> **Excerpted text**
·····

Innovation Park is the location of the National High Magnetic Field Laboratory, the Applied Superconductivity Center, Danfoss Turbocor and related advanced research facilities. The Leon County Research and Development Authority's Innovation Park is located near the campuses of Florida State University, Florida A&M University and Tallahassee Community College in Tallahassee, Florida.

Innovation Park is located slightly southwest of downtown Tallahassee.

== The Park ==
Innovation Park was created in 1978 and is overseen by the Leon County Research and Development Authority (The Authority) The Authority is governed by a Board of Governors composed of prominent academic, business and community leaders who work together to facilitate growth and development of research into high-tech businesses in Innovation Park. There are currently 1900 jobs in Innovation Park.

·····

> **Dataset excerpts**
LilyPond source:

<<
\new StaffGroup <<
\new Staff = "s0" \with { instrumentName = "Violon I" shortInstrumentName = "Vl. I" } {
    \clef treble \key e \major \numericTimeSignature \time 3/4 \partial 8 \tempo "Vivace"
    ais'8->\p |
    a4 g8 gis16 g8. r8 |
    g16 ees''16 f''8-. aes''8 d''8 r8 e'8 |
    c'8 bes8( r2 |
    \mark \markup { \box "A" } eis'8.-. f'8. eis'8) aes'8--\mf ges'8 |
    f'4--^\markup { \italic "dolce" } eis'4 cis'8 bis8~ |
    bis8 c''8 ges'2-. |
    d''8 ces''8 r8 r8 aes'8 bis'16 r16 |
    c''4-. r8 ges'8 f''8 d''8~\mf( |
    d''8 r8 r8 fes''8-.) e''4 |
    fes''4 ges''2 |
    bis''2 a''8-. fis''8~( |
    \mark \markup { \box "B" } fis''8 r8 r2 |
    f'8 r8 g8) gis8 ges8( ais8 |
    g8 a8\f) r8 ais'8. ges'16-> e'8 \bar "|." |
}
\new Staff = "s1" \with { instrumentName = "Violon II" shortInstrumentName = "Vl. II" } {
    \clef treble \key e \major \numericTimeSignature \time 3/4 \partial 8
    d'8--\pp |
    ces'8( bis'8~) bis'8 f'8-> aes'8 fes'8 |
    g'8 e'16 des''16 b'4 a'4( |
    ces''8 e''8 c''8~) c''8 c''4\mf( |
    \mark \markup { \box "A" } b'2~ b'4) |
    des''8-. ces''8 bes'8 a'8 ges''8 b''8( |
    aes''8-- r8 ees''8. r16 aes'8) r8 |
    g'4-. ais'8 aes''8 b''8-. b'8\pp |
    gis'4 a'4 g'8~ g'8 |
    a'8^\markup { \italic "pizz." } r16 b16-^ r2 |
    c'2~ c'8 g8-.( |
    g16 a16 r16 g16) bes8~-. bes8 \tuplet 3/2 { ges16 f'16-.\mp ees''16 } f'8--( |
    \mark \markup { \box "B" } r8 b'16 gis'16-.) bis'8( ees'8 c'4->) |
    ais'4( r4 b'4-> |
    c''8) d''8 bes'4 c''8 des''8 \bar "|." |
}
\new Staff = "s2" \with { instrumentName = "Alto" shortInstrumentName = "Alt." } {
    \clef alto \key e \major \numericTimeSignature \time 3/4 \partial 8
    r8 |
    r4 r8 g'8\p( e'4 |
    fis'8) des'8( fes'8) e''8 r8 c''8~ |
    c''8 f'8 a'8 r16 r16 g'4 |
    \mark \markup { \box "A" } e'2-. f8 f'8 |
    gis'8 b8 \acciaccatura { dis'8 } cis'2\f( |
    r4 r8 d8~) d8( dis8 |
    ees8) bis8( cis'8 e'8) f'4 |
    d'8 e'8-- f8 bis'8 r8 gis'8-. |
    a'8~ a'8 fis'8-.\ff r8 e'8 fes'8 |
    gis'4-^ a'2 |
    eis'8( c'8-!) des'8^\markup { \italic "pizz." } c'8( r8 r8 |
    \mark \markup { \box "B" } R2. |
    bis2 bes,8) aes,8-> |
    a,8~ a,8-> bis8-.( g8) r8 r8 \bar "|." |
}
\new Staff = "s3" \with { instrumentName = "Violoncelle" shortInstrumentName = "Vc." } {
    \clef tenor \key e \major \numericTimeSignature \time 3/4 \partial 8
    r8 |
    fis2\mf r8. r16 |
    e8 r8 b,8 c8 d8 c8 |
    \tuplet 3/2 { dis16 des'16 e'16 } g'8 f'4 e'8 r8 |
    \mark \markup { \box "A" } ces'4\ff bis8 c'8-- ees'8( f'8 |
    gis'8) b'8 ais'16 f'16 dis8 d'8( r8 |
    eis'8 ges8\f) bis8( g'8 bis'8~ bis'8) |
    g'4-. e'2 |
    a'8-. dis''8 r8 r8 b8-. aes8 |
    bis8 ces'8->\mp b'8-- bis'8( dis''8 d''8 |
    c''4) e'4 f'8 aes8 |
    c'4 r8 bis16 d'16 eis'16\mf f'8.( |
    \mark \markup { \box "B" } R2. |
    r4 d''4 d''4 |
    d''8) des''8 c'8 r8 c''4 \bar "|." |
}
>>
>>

·····

> **The problem**
List the campuses that the Innovation Park text says the park is located near. The listing plays no part in what follows.

> **Exercise output**
Florida State University, Florida A&M University, Tallahassee Community College